Content starts
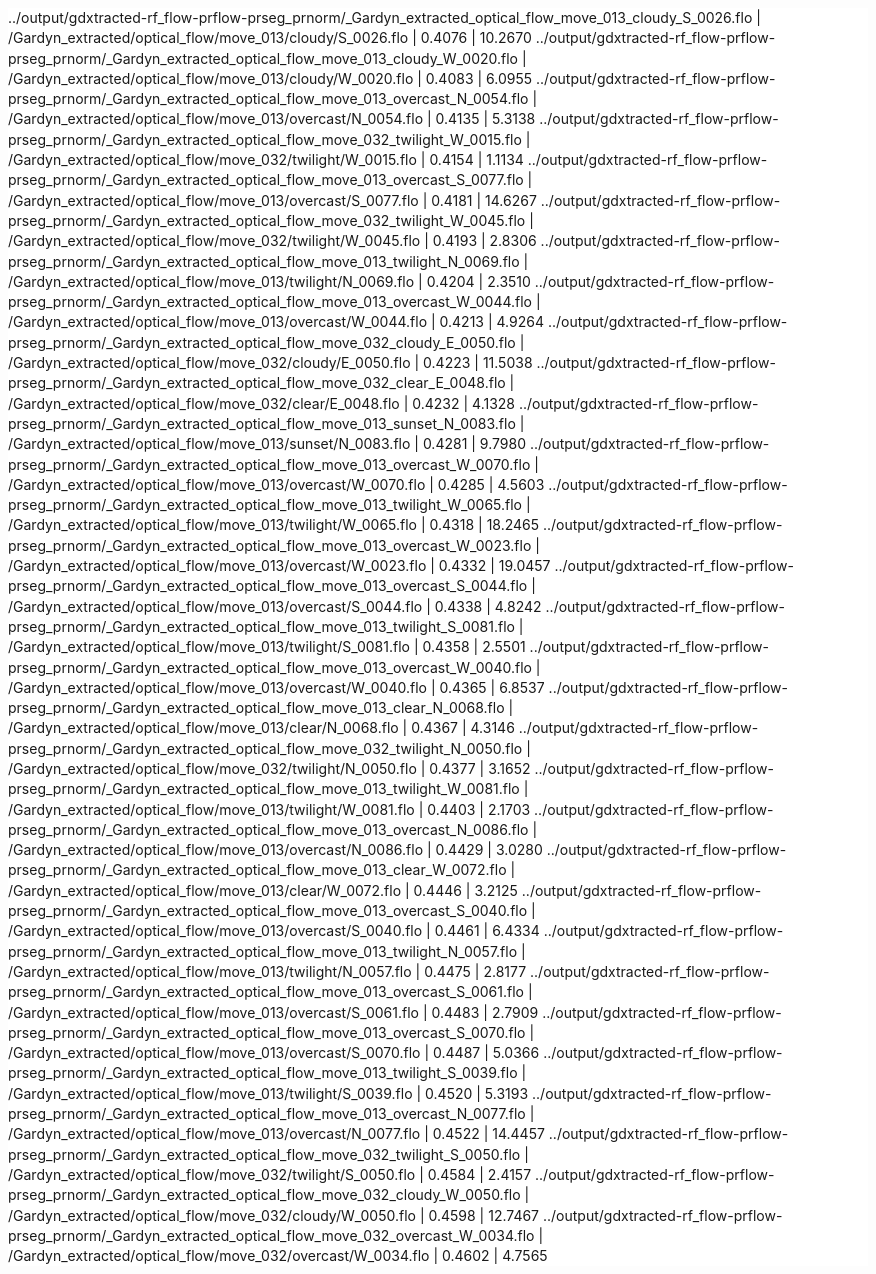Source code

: ../output/gdxtracted-rf_flow-prflow-prseg_prnorm/_Gardyn_extracted_optical_flow_move_013_cloudy_S_0026.flo | /Gardyn_extracted/optical_flow/move_013/cloudy/S_0026.flo | 0.4076 | 10.2670
../output/gdxtracted-rf_flow-prflow-prseg_prnorm/_Gardyn_extracted_optical_flow_move_013_cloudy_W_0020.flo | /Gardyn_extracted/optical_flow/move_013/cloudy/W_0020.flo | 0.4083 | 6.0955
../output/gdxtracted-rf_flow-prflow-prseg_prnorm/_Gardyn_extracted_optical_flow_move_013_overcast_N_0054.flo | /Gardyn_extracted/optical_flow/move_013/overcast/N_0054.flo | 0.4135 | 5.3138
../output/gdxtracted-rf_flow-prflow-prseg_prnorm/_Gardyn_extracted_optical_flow_move_032_twilight_W_0015.flo | /Gardyn_extracted/optical_flow/move_032/twilight/W_0015.flo | 0.4154 | 1.1134
../output/gdxtracted-rf_flow-prflow-prseg_prnorm/_Gardyn_extracted_optical_flow_move_013_overcast_S_0077.flo | /Gardyn_extracted/optical_flow/move_013/overcast/S_0077.flo | 0.4181 | 14.6267
../output/gdxtracted-rf_flow-prflow-prseg_prnorm/_Gardyn_extracted_optical_flow_move_032_twilight_W_0045.flo | /Gardyn_extracted/optical_flow/move_032/twilight/W_0045.flo | 0.4193 | 2.8306
../output/gdxtracted-rf_flow-prflow-prseg_prnorm/_Gardyn_extracted_optical_flow_move_013_twilight_N_0069.flo | /Gardyn_extracted/optical_flow/move_013/twilight/N_0069.flo | 0.4204 | 2.3510
../output/gdxtracted-rf_flow-prflow-prseg_prnorm/_Gardyn_extracted_optical_flow_move_013_overcast_W_0044.flo | /Gardyn_extracted/optical_flow/move_013/overcast/W_0044.flo | 0.4213 | 4.9264
../output/gdxtracted-rf_flow-prflow-prseg_prnorm/_Gardyn_extracted_optical_flow_move_032_cloudy_E_0050.flo | /Gardyn_extracted/optical_flow/move_032/cloudy/E_0050.flo | 0.4223 | 11.5038
../output/gdxtracted-rf_flow-prflow-prseg_prnorm/_Gardyn_extracted_optical_flow_move_032_clear_E_0048.flo | /Gardyn_extracted/optical_flow/move_032/clear/E_0048.flo | 0.4232 | 4.1328
../output/gdxtracted-rf_flow-prflow-prseg_prnorm/_Gardyn_extracted_optical_flow_move_013_sunset_N_0083.flo | /Gardyn_extracted/optical_flow/move_013/sunset/N_0083.flo | 0.4281 | 9.7980
../output/gdxtracted-rf_flow-prflow-prseg_prnorm/_Gardyn_extracted_optical_flow_move_013_overcast_W_0070.flo | /Gardyn_extracted/optical_flow/move_013/overcast/W_0070.flo | 0.4285 | 4.5603
../output/gdxtracted-rf_flow-prflow-prseg_prnorm/_Gardyn_extracted_optical_flow_move_013_twilight_W_0065.flo | /Gardyn_extracted/optical_flow/move_013/twilight/W_0065.flo | 0.4318 | 18.2465
../output/gdxtracted-rf_flow-prflow-prseg_prnorm/_Gardyn_extracted_optical_flow_move_013_overcast_W_0023.flo | /Gardyn_extracted/optical_flow/move_013/overcast/W_0023.flo | 0.4332 | 19.0457
../output/gdxtracted-rf_flow-prflow-prseg_prnorm/_Gardyn_extracted_optical_flow_move_013_overcast_S_0044.flo | /Gardyn_extracted/optical_flow/move_013/overcast/S_0044.flo | 0.4338 | 4.8242
../output/gdxtracted-rf_flow-prflow-prseg_prnorm/_Gardyn_extracted_optical_flow_move_013_twilight_S_0081.flo | /Gardyn_extracted/optical_flow/move_013/twilight/S_0081.flo | 0.4358 | 2.5501
../output/gdxtracted-rf_flow-prflow-prseg_prnorm/_Gardyn_extracted_optical_flow_move_013_overcast_W_0040.flo | /Gardyn_extracted/optical_flow/move_013/overcast/W_0040.flo | 0.4365 | 6.8537
../output/gdxtracted-rf_flow-prflow-prseg_prnorm/_Gardyn_extracted_optical_flow_move_013_clear_N_0068.flo | /Gardyn_extracted/optical_flow/move_013/clear/N_0068.flo | 0.4367 | 4.3146
../output/gdxtracted-rf_flow-prflow-prseg_prnorm/_Gardyn_extracted_optical_flow_move_032_twilight_N_0050.flo | /Gardyn_extracted/optical_flow/move_032/twilight/N_0050.flo | 0.4377 | 3.1652
../output/gdxtracted-rf_flow-prflow-prseg_prnorm/_Gardyn_extracted_optical_flow_move_013_twilight_W_0081.flo | /Gardyn_extracted/optical_flow/move_013/twilight/W_0081.flo | 0.4403 | 2.1703
../output/gdxtracted-rf_flow-prflow-prseg_prnorm/_Gardyn_extracted_optical_flow_move_013_overcast_N_0086.flo | /Gardyn_extracted/optical_flow/move_013/overcast/N_0086.flo | 0.4429 | 3.0280
../output/gdxtracted-rf_flow-prflow-prseg_prnorm/_Gardyn_extracted_optical_flow_move_013_clear_W_0072.flo | /Gardyn_extracted/optical_flow/move_013/clear/W_0072.flo | 0.4446 | 3.2125
../output/gdxtracted-rf_flow-prflow-prseg_prnorm/_Gardyn_extracted_optical_flow_move_013_overcast_S_0040.flo | /Gardyn_extracted/optical_flow/move_013/overcast/S_0040.flo | 0.4461 | 6.4334
../output/gdxtracted-rf_flow-prflow-prseg_prnorm/_Gardyn_extracted_optical_flow_move_013_twilight_N_0057.flo | /Gardyn_extracted/optical_flow/move_013/twilight/N_0057.flo | 0.4475 | 2.8177
../output/gdxtracted-rf_flow-prflow-prseg_prnorm/_Gardyn_extracted_optical_flow_move_013_overcast_S_0061.flo | /Gardyn_extracted/optical_flow/move_013/overcast/S_0061.flo | 0.4483 | 2.7909
../output/gdxtracted-rf_flow-prflow-prseg_prnorm/_Gardyn_extracted_optical_flow_move_013_overcast_S_0070.flo | /Gardyn_extracted/optical_flow/move_013/overcast/S_0070.flo | 0.4487 | 5.0366
../output/gdxtracted-rf_flow-prflow-prseg_prnorm/_Gardyn_extracted_optical_flow_move_013_twilight_S_0039.flo | /Gardyn_extracted/optical_flow/move_013/twilight/S_0039.flo | 0.4520 | 5.3193
../output/gdxtracted-rf_flow-prflow-prseg_prnorm/_Gardyn_extracted_optical_flow_move_013_overcast_N_0077.flo | /Gardyn_extracted/optical_flow/move_013/overcast/N_0077.flo | 0.4522 | 14.4457
../output/gdxtracted-rf_flow-prflow-prseg_prnorm/_Gardyn_extracted_optical_flow_move_032_twilight_S_0050.flo | /Gardyn_extracted/optical_flow/move_032/twilight/S_0050.flo | 0.4584 | 2.4157
../output/gdxtracted-rf_flow-prflow-prseg_prnorm/_Gardyn_extracted_optical_flow_move_032_cloudy_W_0050.flo | /Gardyn_extracted/optical_flow/move_032/cloudy/W_0050.flo | 0.4598 | 12.7467
../output/gdxtracted-rf_flow-prflow-prseg_prnorm/_Gardyn_extracted_optical_flow_move_032_overcast_W_0034.flo | /Gardyn_extracted/optical_flow/move_032/overcast/W_0034.flo | 0.4602 | 4.7565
Content ends
* _REQUIRED WORK_
For every line in the material above that holds the string "clear", add one to a count; state only the final count.

* _EXERCISE RESPONSE_
3